Serve the repo root with any static server to view it locally.
Some incident pages do not list "affected components". In those cases we use GLiNER2 as a fallback:
- Input text: incident title + non-Resolved updates.
- Labels: the 10 GitHub services with short descriptions.
- Thresholded inference (default: 0.75 confidence).
- Final filter: the label must also appear via explicit service aliases in the text.
This keeps HTML tags as the source of truth and uses ML only to fill gaps.
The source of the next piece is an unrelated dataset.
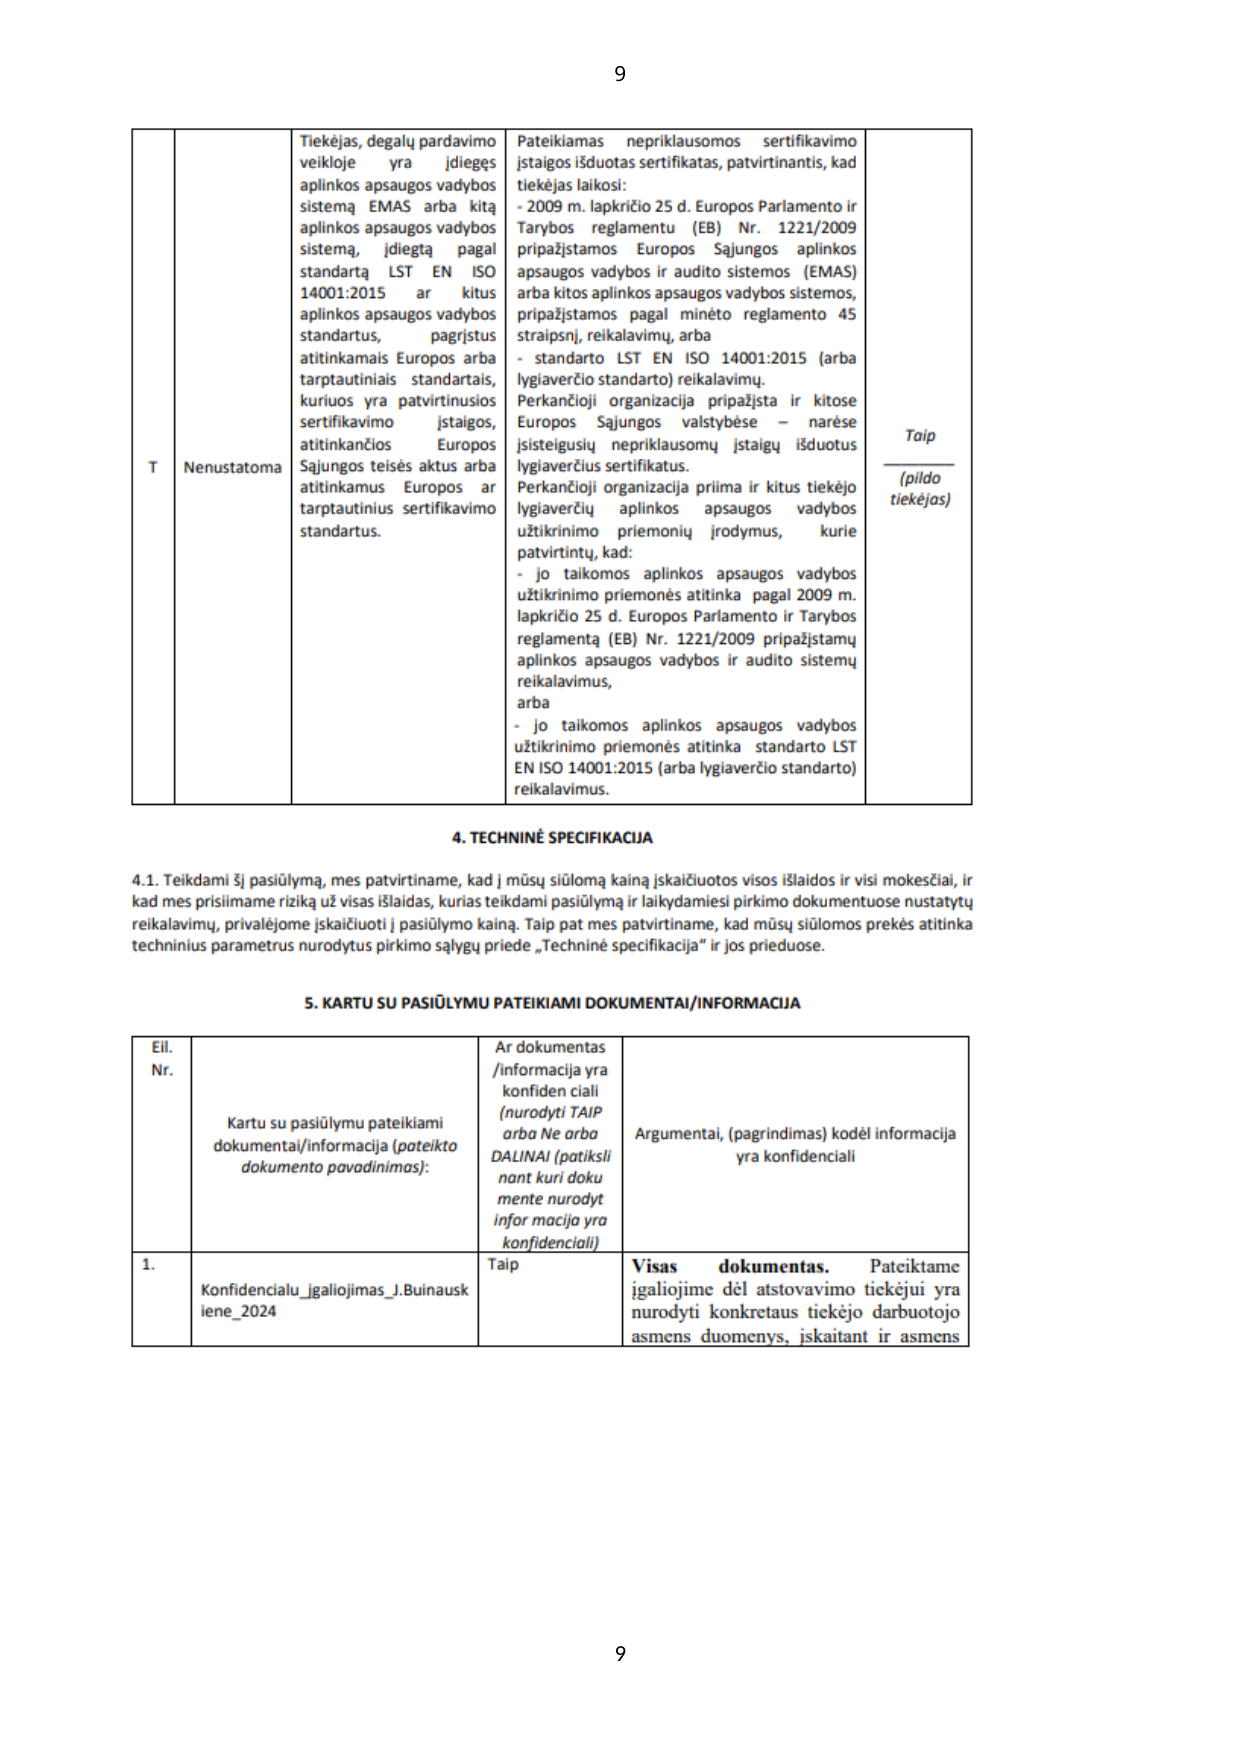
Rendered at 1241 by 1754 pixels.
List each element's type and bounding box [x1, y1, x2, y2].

picture [118, 118, 988, 1370]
To validate the fallback approach, an experiment is run that produces:
- Audit: every GLiNER2-tagged incident with text evidence snippets.
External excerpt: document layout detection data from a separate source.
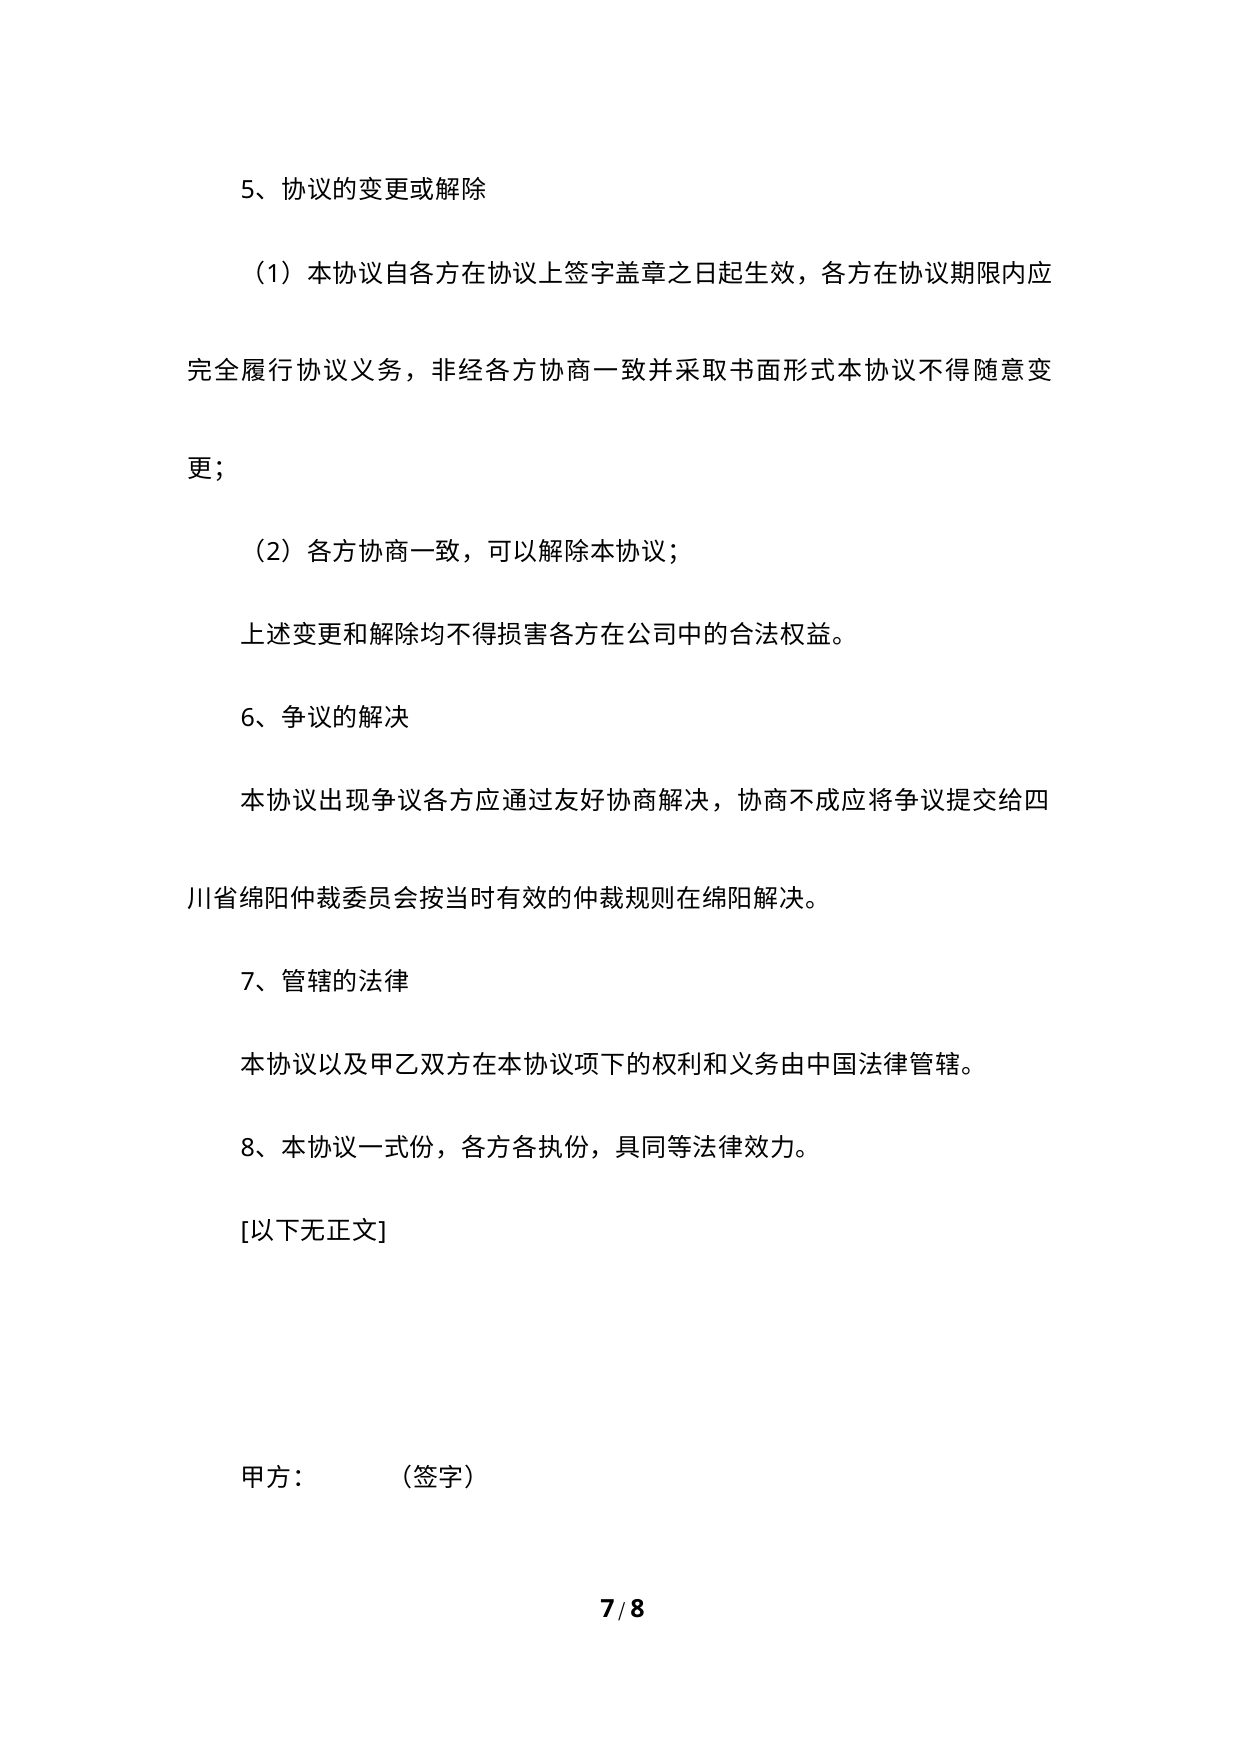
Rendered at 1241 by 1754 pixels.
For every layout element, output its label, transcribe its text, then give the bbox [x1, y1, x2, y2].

text [以下无正文] [187, 1196, 1053, 1261]
text 本协议出现争议各方应通过友好协商解决，协商不成应将争议提交给四川省绵阳仲裁委员会按当时有效的仲裁规则在绵阳解决。 [187, 766, 1053, 929]
text 8、本协议一式份，各方各执份，具同等法律效力。 [187, 1113, 1053, 1178]
text 本协议以及甲乙双方在本协议项下的权利和义务由中国法律管辖。 [187, 1030, 1053, 1095]
text 5、协议的变更或解除 [187, 156, 1053, 221]
text （2）各方协商一致，可以解除本协议； [187, 517, 1053, 582]
text （1）本协议自各方在协议上签字盖章之日起生效，各方在协议期限内应完全履行协议义务，非经各方协商一致并采取书面形式本协议不得随意变更； [187, 239, 1053, 499]
text 甲方： （签字） [187, 1443, 1053, 1508]
text 上述变更和解除均不得损害各方在公司中的合法权益。 [187, 600, 1053, 665]
text 6、争议的解决 [187, 683, 1053, 748]
text 7、管辖的法律 [187, 947, 1053, 1012]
- Evaluation: GLiNER2 predictions compared against incidents that do have HTML "affected components".
Reproduce the experiment at a fixed time point (numbers will change as new data arrives):
uv run python scripts/run_gliner_experiment.py --as-of 2026-01-08 --output-dir tagging-experiment
Outputs are written to:
tagging-experiment/gliner2_audit.jsonl(tagged incidents + evidence snippets)tagging-experiment/gliner2_eval.json(metrics, per-label breakdown, sample mismatches)tagging-experiment/error_analysis.md(sample error analysis with highlighted diffs)
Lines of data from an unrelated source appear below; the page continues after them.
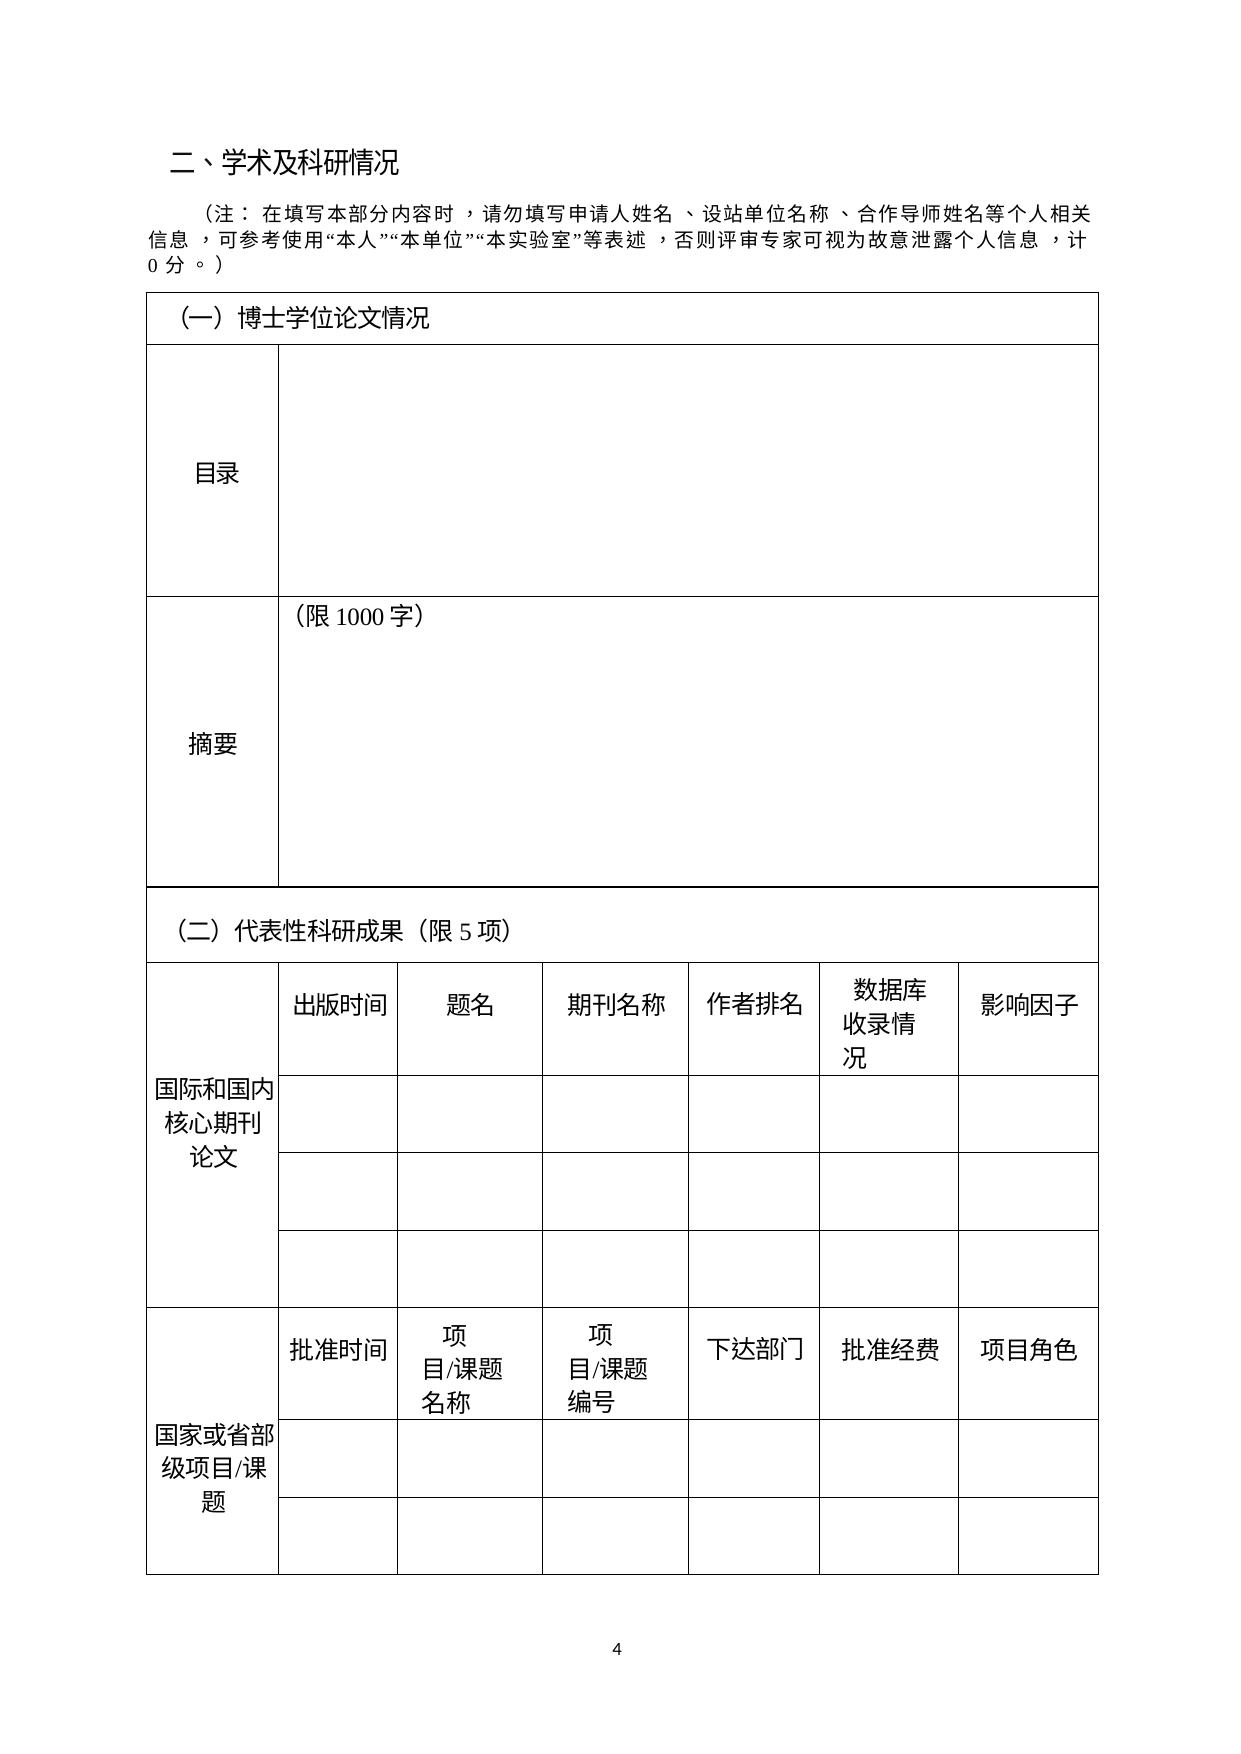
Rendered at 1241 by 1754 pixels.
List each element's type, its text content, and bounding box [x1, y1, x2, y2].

table_cell 作者排名 [689, 963, 819, 1075]
table_cell [959, 1498, 1098, 1574]
table_cell [689, 1076, 819, 1152]
table_cell [820, 1153, 958, 1229]
table_cell [279, 1498, 397, 1574]
table_cell [398, 1076, 542, 1152]
text （注： 在填写本部分内容时 ，请勿填写申请人姓名 、设站单位名称 、合作导师姓名等个人相关 [193, 201, 1100, 226]
table_cell [959, 1153, 1098, 1229]
table_cell （限1000字） [279, 597, 1098, 886]
table_cell 项目角色 [959, 1308, 1098, 1419]
table_cell [543, 1420, 688, 1497]
table_cell 批准时间 [279, 1308, 397, 1419]
text 二、学术及科研情况 [169, 149, 1100, 178]
table_cell [279, 345, 1098, 596]
table_cell （二）代表性科研成果（限 5 项） [147, 888, 1098, 962]
table_cell 期刊名称 [543, 963, 688, 1075]
table_cell [959, 1231, 1098, 1307]
table_cell [820, 1076, 958, 1152]
table_cell [543, 1076, 688, 1152]
table_cell 题名 [398, 963, 542, 1075]
table_cell [543, 1153, 688, 1229]
table_cell 项目/课题编号 [543, 1308, 688, 1419]
table_cell [820, 1231, 958, 1307]
table_cell 摘要 [147, 597, 278, 886]
table_cell [279, 1420, 397, 1497]
table_cell 影响因子 [959, 963, 1098, 1075]
table_cell 国际和国内 核心期刊 论文 [147, 963, 278, 1307]
table_cell [279, 1231, 397, 1307]
table_cell 国家或省部 级项目/课 题 [147, 1308, 278, 1574]
table_cell [398, 1231, 542, 1307]
table_cell [543, 1231, 688, 1307]
table_cell 批准经费 [820, 1308, 958, 1419]
table_cell [279, 1076, 397, 1152]
table_cell 出版时间 [279, 963, 397, 1075]
table_cell [398, 1153, 542, 1229]
text 信息 ，可参考使用“本人”“本单位”“本实验室”等表述 ，否则评审专家可视为故意泄露个人信息 ，计0 分 。 ） [148, 226, 1088, 278]
table_cell [689, 1420, 819, 1497]
table_cell 下达部门 [689, 1308, 819, 1419]
table_cell [959, 1076, 1098, 1152]
table_cell 数据库收录情况 [820, 963, 958, 1075]
table_cell [279, 1153, 397, 1229]
table_cell 目录 [147, 345, 278, 596]
table_cell [959, 1420, 1098, 1497]
table_cell [398, 1420, 542, 1497]
table_cell [689, 1231, 819, 1307]
table_cell [689, 1153, 819, 1229]
table_cell [820, 1420, 958, 1497]
table_cell [543, 1498, 688, 1574]
table_cell 项目/课题名称 [398, 1308, 542, 1419]
table_cell [689, 1498, 819, 1574]
table_cell [398, 1498, 542, 1574]
table_header （一）博士学位论文情况 [147, 293, 1098, 344]
table_cell [820, 1498, 958, 1574]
Sample error analysis (from the latest experiment):
| Type | Incident | Predicted | Truth |
|---|---|---|---|
| false_positive | Incident with GitHub Actions and Codespaces | Actions, Codespaces |
Actions |
| false_positive | Incident with GitHub Packages and GitHub Pages | Packages, Pages |
Packages |
| false_negative | Incident with GitHub Actions, API Requests, Codespaces, Git Operations, Issues, GitHub Packages, GitHub Pages, Pull Requests, and Webhooks | API Requests, Actions, Codespaces, Git Operations, Packages, Pages, Pull Requests, Webhooks | API Requests, Actions, Codespaces, Git Operations, Issues, Packages, Pages, Pull Requests, Webhooks |
Latest results (as-of 2026-01-08, threshold 0.75, alias filter on, non-Resolved text only):
| Metric | Value |
|---|---|
| Evaluated incidents | 446 |
| Predicted non-empty | 418 |
| Precision | 0.950 |
| Recall | 0.883 |
| Exact match rate | 0.785 |
| Audit count (missing-tag incidents) | 51 |
Per-label precision/recall (top-level service components):
| Label | Precision | Recall | TP | FP | FN |
|---|---|---|---|---|---|
| Git Operations | 0.968 | 0.909 | 60 | 2 | 6 |
| Webhooks | 0.938 | 0.918 | 45 | 3 | 4 |
| API Requests | 0.915 | 0.915 | 54 | 5 | 5 |
| Issues | 1.000 | 0.286 | 22 | 0 | 55 |
| Pull Requests | 0.948 | 0.979 | 92 | 5 | 2 |
| Actions | 0.958 | 0.947 | 161 | 7 | 9 |
| Packages | 0.917 | 0.971 | 33 | 3 | 1 |
| Pages | 0.855 | 0.964 | 53 | 9 | 2 |
| Codespaces | 0.982 | 0.982 | 110 | 2 | 2 |
| Copilot | 1.000 | 0.966 | 57 | 0 | 2 |
Summary: the fallback is high-precision and mostly conservative. Most errors are false negatives (missing a true component), while false positives are typically "extra" components inferred from multi-service incident titles.
Outputs are written to the directory passed to --out (local examples use out/).
The GLiNER2 experiment writes to tagging-experiment/ by default.
The automation workflow writes to parsed/.
<out>/incidents.json: merged incident timeline records<out>/incidents.jsonl: one JSON object per incident (default)<out>/incidents/: per-incident JSON files when using--incidents-format split<out>/segments.csv: per-status timeline segments for Gantt/phase views<out>/downtime_windows.csv: downtime windows for incident bar charts
Incident records include optional impact and components fields when enrichment is enabled.
Service components are sourced as follows:
- Primary: the incident page "affected components" section (if present).
- Fallback: GLiNER2 schema-driven extraction from the incident title + non-resolved updates, filtered by explicit service aliases to avoid generic matches.